### Work to be completed
Nothing but the lines holding the string "this" should appear in the answer. Copy them from the entries.

### Available records

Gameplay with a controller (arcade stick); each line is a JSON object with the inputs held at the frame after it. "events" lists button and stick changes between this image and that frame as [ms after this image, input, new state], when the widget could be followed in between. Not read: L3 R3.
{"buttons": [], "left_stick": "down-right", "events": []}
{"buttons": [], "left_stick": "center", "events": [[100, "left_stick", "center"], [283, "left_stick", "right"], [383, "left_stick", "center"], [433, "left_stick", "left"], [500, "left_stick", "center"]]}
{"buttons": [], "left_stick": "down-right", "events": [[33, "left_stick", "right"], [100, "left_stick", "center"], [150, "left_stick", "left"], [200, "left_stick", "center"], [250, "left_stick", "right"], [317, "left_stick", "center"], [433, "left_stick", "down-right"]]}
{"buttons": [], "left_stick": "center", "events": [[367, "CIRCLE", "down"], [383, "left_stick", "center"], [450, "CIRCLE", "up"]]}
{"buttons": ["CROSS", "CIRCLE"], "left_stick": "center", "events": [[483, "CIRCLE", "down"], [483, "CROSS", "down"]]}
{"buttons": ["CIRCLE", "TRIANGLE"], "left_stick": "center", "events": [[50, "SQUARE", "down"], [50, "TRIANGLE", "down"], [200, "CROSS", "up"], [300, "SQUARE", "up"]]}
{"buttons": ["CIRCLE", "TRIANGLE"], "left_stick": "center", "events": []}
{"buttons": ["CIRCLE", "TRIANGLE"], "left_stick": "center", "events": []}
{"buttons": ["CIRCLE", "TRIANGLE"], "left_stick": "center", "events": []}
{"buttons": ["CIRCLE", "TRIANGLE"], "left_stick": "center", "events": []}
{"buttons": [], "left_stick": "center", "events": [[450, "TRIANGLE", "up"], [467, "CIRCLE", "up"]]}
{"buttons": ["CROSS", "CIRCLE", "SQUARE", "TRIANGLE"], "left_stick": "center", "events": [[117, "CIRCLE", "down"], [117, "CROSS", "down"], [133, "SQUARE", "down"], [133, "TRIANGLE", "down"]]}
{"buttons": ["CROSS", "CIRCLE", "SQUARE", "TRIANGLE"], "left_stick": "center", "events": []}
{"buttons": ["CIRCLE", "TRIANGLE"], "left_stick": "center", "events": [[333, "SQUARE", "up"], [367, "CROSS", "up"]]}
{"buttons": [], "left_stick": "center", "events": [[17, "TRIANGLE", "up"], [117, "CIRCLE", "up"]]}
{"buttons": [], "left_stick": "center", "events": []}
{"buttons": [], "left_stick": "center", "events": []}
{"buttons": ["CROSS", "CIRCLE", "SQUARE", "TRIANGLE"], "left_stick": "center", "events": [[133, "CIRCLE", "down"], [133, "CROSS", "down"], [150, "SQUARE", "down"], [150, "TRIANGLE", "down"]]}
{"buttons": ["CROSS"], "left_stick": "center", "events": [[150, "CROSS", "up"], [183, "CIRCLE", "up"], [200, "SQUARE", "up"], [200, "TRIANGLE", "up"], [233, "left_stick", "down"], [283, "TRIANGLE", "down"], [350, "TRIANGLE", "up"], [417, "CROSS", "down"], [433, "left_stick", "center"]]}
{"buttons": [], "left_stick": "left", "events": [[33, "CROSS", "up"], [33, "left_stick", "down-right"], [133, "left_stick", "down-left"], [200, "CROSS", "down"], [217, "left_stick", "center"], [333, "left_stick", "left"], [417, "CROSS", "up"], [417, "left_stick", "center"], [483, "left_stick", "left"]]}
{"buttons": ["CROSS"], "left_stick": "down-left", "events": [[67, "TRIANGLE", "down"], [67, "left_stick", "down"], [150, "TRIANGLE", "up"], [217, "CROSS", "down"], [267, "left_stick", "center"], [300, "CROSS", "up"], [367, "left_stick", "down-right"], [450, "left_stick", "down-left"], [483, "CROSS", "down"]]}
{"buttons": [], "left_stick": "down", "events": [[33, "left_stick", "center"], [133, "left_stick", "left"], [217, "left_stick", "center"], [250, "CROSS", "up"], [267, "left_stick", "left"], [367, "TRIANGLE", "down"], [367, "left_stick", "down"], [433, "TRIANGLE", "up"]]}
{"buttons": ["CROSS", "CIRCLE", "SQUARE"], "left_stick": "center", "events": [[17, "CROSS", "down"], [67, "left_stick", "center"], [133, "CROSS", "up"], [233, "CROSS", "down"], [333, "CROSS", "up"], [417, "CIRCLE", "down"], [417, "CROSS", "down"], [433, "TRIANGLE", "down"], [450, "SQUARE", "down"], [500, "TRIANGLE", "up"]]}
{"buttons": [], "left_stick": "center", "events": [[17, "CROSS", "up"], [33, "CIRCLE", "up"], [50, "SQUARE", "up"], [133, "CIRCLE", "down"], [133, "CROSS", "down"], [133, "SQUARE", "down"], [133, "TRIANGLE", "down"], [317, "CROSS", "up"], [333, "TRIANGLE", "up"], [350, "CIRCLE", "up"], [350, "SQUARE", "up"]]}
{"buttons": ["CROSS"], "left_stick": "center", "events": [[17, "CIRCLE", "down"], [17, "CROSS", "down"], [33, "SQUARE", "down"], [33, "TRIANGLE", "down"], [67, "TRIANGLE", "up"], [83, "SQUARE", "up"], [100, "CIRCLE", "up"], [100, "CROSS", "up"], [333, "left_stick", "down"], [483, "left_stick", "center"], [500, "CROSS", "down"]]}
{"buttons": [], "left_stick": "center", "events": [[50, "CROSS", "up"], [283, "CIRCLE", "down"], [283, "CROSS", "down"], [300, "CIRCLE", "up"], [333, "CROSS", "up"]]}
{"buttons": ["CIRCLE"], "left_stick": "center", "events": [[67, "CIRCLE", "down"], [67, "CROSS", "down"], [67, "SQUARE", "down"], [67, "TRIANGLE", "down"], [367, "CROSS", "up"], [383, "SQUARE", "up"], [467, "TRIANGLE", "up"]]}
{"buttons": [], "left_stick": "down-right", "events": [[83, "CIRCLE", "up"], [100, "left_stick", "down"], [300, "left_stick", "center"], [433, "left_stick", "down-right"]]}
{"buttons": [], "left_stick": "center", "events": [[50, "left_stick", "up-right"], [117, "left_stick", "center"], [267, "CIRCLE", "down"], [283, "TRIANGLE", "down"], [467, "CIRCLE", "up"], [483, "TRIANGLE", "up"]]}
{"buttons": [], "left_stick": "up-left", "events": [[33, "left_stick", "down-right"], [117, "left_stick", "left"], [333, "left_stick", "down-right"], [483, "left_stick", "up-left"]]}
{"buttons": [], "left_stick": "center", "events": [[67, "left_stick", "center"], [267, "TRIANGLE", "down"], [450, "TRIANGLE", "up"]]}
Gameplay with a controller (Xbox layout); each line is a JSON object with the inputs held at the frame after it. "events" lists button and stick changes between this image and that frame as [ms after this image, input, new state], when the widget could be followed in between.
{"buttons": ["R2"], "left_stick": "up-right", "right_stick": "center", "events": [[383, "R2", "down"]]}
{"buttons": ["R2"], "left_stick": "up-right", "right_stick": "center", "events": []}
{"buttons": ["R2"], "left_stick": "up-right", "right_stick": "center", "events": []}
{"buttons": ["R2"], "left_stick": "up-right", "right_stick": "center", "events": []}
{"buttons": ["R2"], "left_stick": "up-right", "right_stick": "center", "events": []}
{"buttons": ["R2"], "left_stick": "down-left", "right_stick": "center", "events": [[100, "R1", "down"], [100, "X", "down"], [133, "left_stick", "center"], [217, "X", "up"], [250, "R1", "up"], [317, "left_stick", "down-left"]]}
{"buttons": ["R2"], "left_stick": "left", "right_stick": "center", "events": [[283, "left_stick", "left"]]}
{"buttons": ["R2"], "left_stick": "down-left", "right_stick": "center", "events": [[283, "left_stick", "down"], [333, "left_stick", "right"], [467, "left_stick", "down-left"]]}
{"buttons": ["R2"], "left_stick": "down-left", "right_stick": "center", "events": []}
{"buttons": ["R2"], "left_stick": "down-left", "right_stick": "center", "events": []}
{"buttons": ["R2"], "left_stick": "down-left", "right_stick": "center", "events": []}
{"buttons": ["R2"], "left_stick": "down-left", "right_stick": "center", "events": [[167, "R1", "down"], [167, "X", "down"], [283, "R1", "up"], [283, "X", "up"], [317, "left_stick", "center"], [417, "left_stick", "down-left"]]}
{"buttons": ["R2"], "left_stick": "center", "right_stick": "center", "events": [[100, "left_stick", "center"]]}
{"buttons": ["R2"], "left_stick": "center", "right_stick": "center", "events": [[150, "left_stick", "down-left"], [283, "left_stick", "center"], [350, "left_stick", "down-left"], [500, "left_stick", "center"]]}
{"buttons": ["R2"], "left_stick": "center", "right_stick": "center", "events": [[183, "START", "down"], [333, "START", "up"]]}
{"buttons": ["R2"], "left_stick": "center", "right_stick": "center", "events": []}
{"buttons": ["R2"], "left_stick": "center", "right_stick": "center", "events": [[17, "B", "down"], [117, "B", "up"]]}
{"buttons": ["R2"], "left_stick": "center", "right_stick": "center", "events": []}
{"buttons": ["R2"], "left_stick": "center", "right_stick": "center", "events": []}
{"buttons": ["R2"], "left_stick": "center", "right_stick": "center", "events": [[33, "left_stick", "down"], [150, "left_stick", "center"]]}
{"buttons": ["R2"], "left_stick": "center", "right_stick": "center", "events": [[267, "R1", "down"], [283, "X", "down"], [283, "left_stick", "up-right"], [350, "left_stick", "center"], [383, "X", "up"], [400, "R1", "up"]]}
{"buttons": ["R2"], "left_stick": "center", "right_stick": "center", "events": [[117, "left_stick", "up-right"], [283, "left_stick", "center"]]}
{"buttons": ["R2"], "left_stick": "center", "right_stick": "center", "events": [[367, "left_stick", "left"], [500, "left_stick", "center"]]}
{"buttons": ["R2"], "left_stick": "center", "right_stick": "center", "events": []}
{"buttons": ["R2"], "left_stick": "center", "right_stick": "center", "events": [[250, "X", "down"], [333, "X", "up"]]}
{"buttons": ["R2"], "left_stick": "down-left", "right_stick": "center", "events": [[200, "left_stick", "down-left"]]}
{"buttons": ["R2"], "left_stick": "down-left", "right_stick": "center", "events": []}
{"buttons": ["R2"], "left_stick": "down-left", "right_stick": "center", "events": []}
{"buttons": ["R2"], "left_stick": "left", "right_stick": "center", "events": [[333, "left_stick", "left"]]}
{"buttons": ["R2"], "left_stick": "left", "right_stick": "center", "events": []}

### Written response
Gameplay with a controller (arcade stick); each line is a JSON object with the inputs held at the frame after it. "events" lists button and stick changes between this image and that frame as [ms after this image, input, new state], when the widget could be followed in between. Not read: L3 R3.
Gameplay with a controller (Xbox layout); each line is a JSON object with the inputs held at the frame after it. "events" lists button and stick changes between this image and that frame as [ms after this image, input, new state], when the widget could be followed in between.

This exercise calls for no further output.